Monday 9 May 2016

Term Life

A thieving father kidnaps his daughter to protect her from Mexican gangsters. It’s like Taken, but backwards and terrible. Starring that guy from Old School.

The advantage of making a film, as opposed to a book, is that you are allowed to show rather than tell. Term Life proceeds to ignore this fact and instead presents an hour and a half of pure narration. Of course this narration is essential, as it delivers 80% of the plot ...Did I say plot? I meant Rain Man-esque tips on how to rob bakeries, though these ‘tips’ are as mundane as “you need a way in and, more importantly, a way out”. Needless to say it’s not all as exciting hearing about what you could otherwise watch; it’s like having an annoying friend sitting beside you explaining every plot point.
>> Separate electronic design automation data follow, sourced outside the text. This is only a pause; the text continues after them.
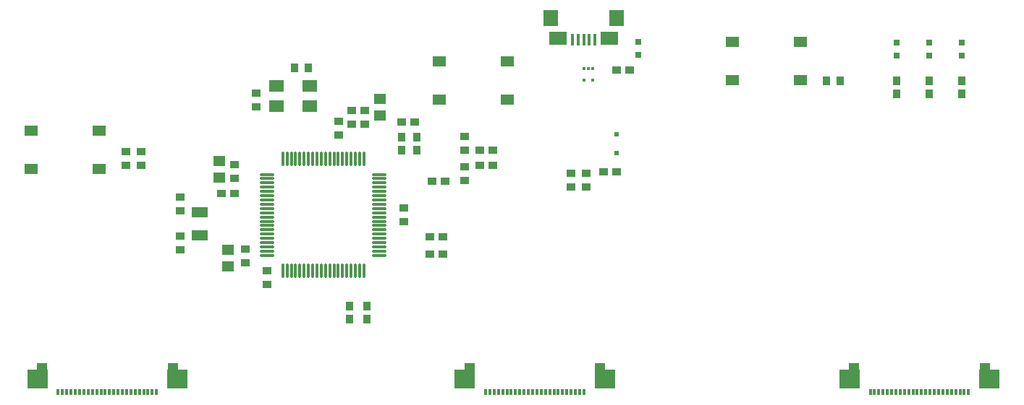
<source format=gtp>
G04 Layer_Color=8421504*
%FSLAX25Y25*%
%MOIN*%
G70*
G01*
G75*
%ADD10R,0.07087X0.05709*%
%ADD11R,0.06102X0.05118*%
%ADD12R,0.07480X0.05118*%
%ADD13O,0.01181X0.06890*%
%ADD14O,0.06890X0.01181*%
%ADD15R,0.09449X0.08661*%
%ADD16R,0.01181X0.03150*%
%ADD17R,0.05118X0.11811*%
%ADD18R,0.07087X0.07480*%
%ADD19R,0.08268X0.06299*%
%ADD20R,0.01575X0.05315*%
%ADD21R,0.03150X0.03150*%
%ADD22R,0.05709X0.04528*%
%ADD23R,0.03937X0.03740*%
%ADD24R,0.03740X0.03937*%
%ADD25R,0.02362X0.02362*%
%ADD26R,0.03543X0.03937*%
%ADD27R,0.03937X0.03543*%
%ADD28R,0.01181X0.01772*%
D10*
X164323Y260724D02*
D03*
Y251276D02*
D03*
X179677D02*
D03*
Y260724D02*
D03*
D11*
X82650Y222142D02*
D03*
Y239858D02*
D03*
X51350D02*
D03*
Y222142D02*
D03*
X270650Y254142D02*
D03*
Y271858D02*
D03*
X239350D02*
D03*
Y254142D02*
D03*
X374350Y280858D02*
D03*
Y263142D02*
D03*
X405650D02*
D03*
Y280858D02*
D03*
D12*
X129000Y191685D02*
D03*
Y202315D02*
D03*
D13*
X167299Y226886D02*
D03*
X169268D02*
D03*
X171236D02*
D03*
X173205D02*
D03*
X175173D02*
D03*
X177142D02*
D03*
X179110D02*
D03*
X181079D02*
D03*
X183047D02*
D03*
X185016D02*
D03*
X186984D02*
D03*
X188953D02*
D03*
X190921D02*
D03*
X192890D02*
D03*
X194858D02*
D03*
X196827D02*
D03*
X198795D02*
D03*
X200764D02*
D03*
X202732D02*
D03*
X204701D02*
D03*
Y175114D02*
D03*
X202732D02*
D03*
X200764D02*
D03*
X198795D02*
D03*
X196827D02*
D03*
X194858D02*
D03*
X192890D02*
D03*
X190921D02*
D03*
X188953D02*
D03*
X186984D02*
D03*
X185016D02*
D03*
X183047D02*
D03*
X181079D02*
D03*
X179110D02*
D03*
X177142D02*
D03*
X175173D02*
D03*
X173205D02*
D03*
X171236D02*
D03*
X169268D02*
D03*
X167299D02*
D03*
D14*
X211886Y219701D02*
D03*
Y217732D02*
D03*
Y215764D02*
D03*
Y213795D02*
D03*
Y211827D02*
D03*
Y209858D02*
D03*
Y207890D02*
D03*
Y205921D02*
D03*
Y203953D02*
D03*
Y201984D02*
D03*
Y200016D02*
D03*
Y198047D02*
D03*
Y196079D02*
D03*
Y194110D02*
D03*
Y192142D02*
D03*
Y190173D02*
D03*
Y188205D02*
D03*
Y186236D02*
D03*
Y184268D02*
D03*
Y182299D02*
D03*
X160114D02*
D03*
Y184268D02*
D03*
Y186236D02*
D03*
Y188205D02*
D03*
Y190173D02*
D03*
Y192142D02*
D03*
Y194110D02*
D03*
Y196079D02*
D03*
Y198047D02*
D03*
Y200016D02*
D03*
Y201984D02*
D03*
Y203953D02*
D03*
Y205921D02*
D03*
Y207890D02*
D03*
Y209858D02*
D03*
Y211827D02*
D03*
Y213795D02*
D03*
Y215764D02*
D03*
Y217732D02*
D03*
Y219701D02*
D03*
D15*
X118811Y125165D02*
D03*
X54244D02*
D03*
X315661D02*
D03*
X251095D02*
D03*
X492827D02*
D03*
X428260D02*
D03*
D16*
X63890Y119260D02*
D03*
X65858D02*
D03*
X67827D02*
D03*
X69795D02*
D03*
X71764D02*
D03*
X73732D02*
D03*
X75701D02*
D03*
X77669D02*
D03*
X79638D02*
D03*
X81606D02*
D03*
X83575D02*
D03*
X87512D02*
D03*
X85543D02*
D03*
X89480D02*
D03*
X91449D02*
D03*
X93417D02*
D03*
X95386D02*
D03*
X97354D02*
D03*
X99323D02*
D03*
X101291D02*
D03*
X103260D02*
D03*
X105228D02*
D03*
X107197D02*
D03*
X109165D02*
D03*
X260740D02*
D03*
X262709D02*
D03*
X264677D02*
D03*
X266646D02*
D03*
X268614D02*
D03*
X270583D02*
D03*
X272551D02*
D03*
X274520D02*
D03*
X276488D02*
D03*
X278457D02*
D03*
X280425D02*
D03*
X284362D02*
D03*
X282394D02*
D03*
X286331D02*
D03*
X288299D02*
D03*
X290268D02*
D03*
X292236D02*
D03*
X294205D02*
D03*
X296173D02*
D03*
X298142D02*
D03*
X300110D02*
D03*
X302079D02*
D03*
X304047D02*
D03*
X306016D02*
D03*
X437906D02*
D03*
X439874D02*
D03*
X441843D02*
D03*
X443811D02*
D03*
X445780D02*
D03*
X447748D02*
D03*
X449717D02*
D03*
X451685D02*
D03*
X453653D02*
D03*
X455622D02*
D03*
X457590D02*
D03*
X461528D02*
D03*
X459559D02*
D03*
X463496D02*
D03*
X465465D02*
D03*
X467433D02*
D03*
X469402D02*
D03*
X471370D02*
D03*
X473339D02*
D03*
X475307D02*
D03*
X477276D02*
D03*
X479244D02*
D03*
X481213D02*
D03*
X483181D02*
D03*
D17*
X56410Y126937D02*
D03*
X116646D02*
D03*
X253260D02*
D03*
X313496D02*
D03*
X430425D02*
D03*
X490661D02*
D03*
D18*
X290764Y292039D02*
D03*
X320961D02*
D03*
D19*
X293992Y282492D02*
D03*
X317850D02*
D03*
D20*
X300823Y282000D02*
D03*
X303382D02*
D03*
X305941D02*
D03*
X308500D02*
D03*
X311059D02*
D03*
D21*
X331000Y280953D02*
D03*
Y275047D02*
D03*
X480000Y280453D02*
D03*
Y274547D02*
D03*
X465000Y280453D02*
D03*
Y274547D02*
D03*
X450000Y280453D02*
D03*
Y274547D02*
D03*
D22*
X142000Y184740D02*
D03*
Y177260D02*
D03*
X138000Y218260D02*
D03*
Y225740D02*
D03*
X212000Y254480D02*
D03*
Y247000D02*
D03*
D23*
X155000Y250850D02*
D03*
Y257150D02*
D03*
X120000Y184850D02*
D03*
Y191150D02*
D03*
Y209150D02*
D03*
Y202850D02*
D03*
X95000Y223850D02*
D03*
Y230150D02*
D03*
X193000Y237850D02*
D03*
Y244150D02*
D03*
X199000Y242850D02*
D03*
Y249150D02*
D03*
X150000Y185150D02*
D03*
Y178850D02*
D03*
X145000Y217850D02*
D03*
Y224150D02*
D03*
X223000Y204150D02*
D03*
Y197850D02*
D03*
X160000Y175150D02*
D03*
Y168850D02*
D03*
X102000Y223850D02*
D03*
Y230150D02*
D03*
X251000Y230850D02*
D03*
Y237150D02*
D03*
Y223150D02*
D03*
Y216850D02*
D03*
X307000Y220150D02*
D03*
Y213850D02*
D03*
X300000Y220150D02*
D03*
Y213850D02*
D03*
X205000Y249150D02*
D03*
Y242850D02*
D03*
D24*
X179150Y269000D02*
D03*
X172850D02*
D03*
X417850Y263000D02*
D03*
X424150D02*
D03*
D25*
X321000Y238331D02*
D03*
Y229669D02*
D03*
D26*
X229000Y231047D02*
D03*
Y236953D02*
D03*
X222000Y231047D02*
D03*
Y236953D02*
D03*
X206000Y158953D02*
D03*
Y153047D02*
D03*
X198000Y158953D02*
D03*
Y153047D02*
D03*
X480000Y262953D02*
D03*
Y257047D02*
D03*
X465000Y262953D02*
D03*
Y257047D02*
D03*
X450000Y262953D02*
D03*
Y257047D02*
D03*
D27*
X258047Y230953D02*
D03*
X263953D02*
D03*
X258047Y223953D02*
D03*
X263953D02*
D03*
X315047Y221000D02*
D03*
X320953D02*
D03*
X326953Y268000D02*
D03*
X321047D02*
D03*
X144953Y211000D02*
D03*
X139047D02*
D03*
X241953Y216500D02*
D03*
X236047D02*
D03*
X222047Y244000D02*
D03*
X227953D02*
D03*
X235047Y191000D02*
D03*
X240953D02*
D03*
X235047Y183000D02*
D03*
X240953D02*
D03*
D28*
X308000Y268657D02*
D03*
X309968D02*
D03*
X306031D02*
D03*
X309968Y263342D02*
D03*
X306031D02*
D03*
M02*

</source>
When the film isn’t delivering its ear-load of weak plot, it provides a strange amount of broken family subtext. It’s an action film for middle aged, single fathers who miss their families and are still coming to terms the emotional hardship that divorce causes. The three main characters can be summarised as fatherly figure who has seen it all, actual father that is borderline autistic in terms of emotion, and angst-y teen daughter rebelling against the father that abandoned her. It’s like listening to an audio book on cliché character creation.
I will find you, and I will bore you.
Given that the film is delivered mostly verbally it also tends to move at something of a breakneck pace. A scene only takes as long as the narration takes to explain it, then it often jumps to an unrelated scene. It’s entertaining in the way that a burn might be, except burns heal and this film will never get better with age. With lines such as “Your Dad fills a lot of holes Kate”, and “my whole life I’ve been watching her” (spoken by the father about his daughter), who could resist a nice scalding third degree burn to the eyeballs.
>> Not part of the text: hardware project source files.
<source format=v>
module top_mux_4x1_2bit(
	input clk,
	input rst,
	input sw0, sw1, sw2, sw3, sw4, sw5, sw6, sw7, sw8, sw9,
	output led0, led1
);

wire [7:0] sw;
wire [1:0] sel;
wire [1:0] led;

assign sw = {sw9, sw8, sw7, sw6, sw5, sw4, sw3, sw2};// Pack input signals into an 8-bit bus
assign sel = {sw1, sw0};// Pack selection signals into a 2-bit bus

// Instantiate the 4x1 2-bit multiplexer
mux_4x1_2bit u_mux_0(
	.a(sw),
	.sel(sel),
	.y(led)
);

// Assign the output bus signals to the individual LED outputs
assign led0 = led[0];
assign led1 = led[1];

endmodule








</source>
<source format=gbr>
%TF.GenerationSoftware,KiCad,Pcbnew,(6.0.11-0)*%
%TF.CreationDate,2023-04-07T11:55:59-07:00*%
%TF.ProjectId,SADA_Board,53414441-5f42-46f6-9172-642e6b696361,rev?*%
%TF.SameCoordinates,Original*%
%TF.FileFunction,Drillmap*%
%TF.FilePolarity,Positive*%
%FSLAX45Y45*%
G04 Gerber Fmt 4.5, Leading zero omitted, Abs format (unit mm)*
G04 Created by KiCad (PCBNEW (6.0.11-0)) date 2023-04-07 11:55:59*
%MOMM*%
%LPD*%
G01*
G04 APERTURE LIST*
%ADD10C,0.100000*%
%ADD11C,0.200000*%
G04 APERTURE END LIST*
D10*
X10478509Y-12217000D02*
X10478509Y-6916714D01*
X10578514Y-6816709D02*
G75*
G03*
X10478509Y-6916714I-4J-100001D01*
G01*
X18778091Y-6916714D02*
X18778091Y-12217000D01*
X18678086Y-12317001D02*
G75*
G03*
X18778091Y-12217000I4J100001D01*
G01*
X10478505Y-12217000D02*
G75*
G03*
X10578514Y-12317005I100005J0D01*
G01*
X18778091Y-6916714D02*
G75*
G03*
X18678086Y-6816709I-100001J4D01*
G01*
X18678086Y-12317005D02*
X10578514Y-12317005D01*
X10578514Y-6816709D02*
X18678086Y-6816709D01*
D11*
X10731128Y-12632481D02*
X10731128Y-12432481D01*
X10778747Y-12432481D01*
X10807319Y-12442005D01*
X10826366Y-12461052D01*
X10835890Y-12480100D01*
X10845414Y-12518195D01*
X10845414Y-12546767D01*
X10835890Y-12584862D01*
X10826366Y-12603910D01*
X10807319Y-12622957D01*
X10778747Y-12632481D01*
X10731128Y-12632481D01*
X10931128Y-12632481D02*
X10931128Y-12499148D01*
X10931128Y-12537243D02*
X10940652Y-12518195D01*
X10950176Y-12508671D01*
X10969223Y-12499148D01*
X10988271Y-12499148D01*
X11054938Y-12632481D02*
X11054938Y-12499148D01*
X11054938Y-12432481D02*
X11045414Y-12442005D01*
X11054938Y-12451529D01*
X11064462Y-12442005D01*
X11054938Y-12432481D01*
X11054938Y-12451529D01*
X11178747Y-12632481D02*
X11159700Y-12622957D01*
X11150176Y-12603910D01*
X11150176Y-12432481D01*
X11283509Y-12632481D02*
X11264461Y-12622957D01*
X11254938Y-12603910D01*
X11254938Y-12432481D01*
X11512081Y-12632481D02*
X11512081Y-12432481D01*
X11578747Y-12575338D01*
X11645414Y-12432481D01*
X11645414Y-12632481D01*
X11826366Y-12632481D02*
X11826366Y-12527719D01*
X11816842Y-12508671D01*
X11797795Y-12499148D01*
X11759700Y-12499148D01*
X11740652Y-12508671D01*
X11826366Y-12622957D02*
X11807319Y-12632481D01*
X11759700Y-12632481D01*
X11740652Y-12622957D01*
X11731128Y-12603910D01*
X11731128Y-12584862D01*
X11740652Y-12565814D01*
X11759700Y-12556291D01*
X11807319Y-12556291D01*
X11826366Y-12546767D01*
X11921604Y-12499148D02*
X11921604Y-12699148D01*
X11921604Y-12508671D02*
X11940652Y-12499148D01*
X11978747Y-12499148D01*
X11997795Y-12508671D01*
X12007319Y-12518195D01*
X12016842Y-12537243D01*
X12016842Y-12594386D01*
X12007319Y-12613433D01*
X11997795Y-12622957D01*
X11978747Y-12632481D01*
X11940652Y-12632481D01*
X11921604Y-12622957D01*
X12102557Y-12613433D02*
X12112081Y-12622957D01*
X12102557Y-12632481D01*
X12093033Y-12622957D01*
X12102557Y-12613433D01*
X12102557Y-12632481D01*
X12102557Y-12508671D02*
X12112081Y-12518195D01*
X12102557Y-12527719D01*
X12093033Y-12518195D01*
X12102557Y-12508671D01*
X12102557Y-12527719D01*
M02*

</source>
The acting is average at the best of times, though upon further investigation I found that it was produced by WWE, as in the remarkably popular wrestling organisation. How the pieces all fall into place. Oh also the title just straight up doesn’t make sense. Life Sentence, Life Term or Heisty, Heist, Heist Family Issues would all have been more relevant.

As an audio book this film might warrant a passing grade, but due to it’s poor structure, plot delivery via excessive narration and all round terrible acting it warrants a 3/10 divorce papers.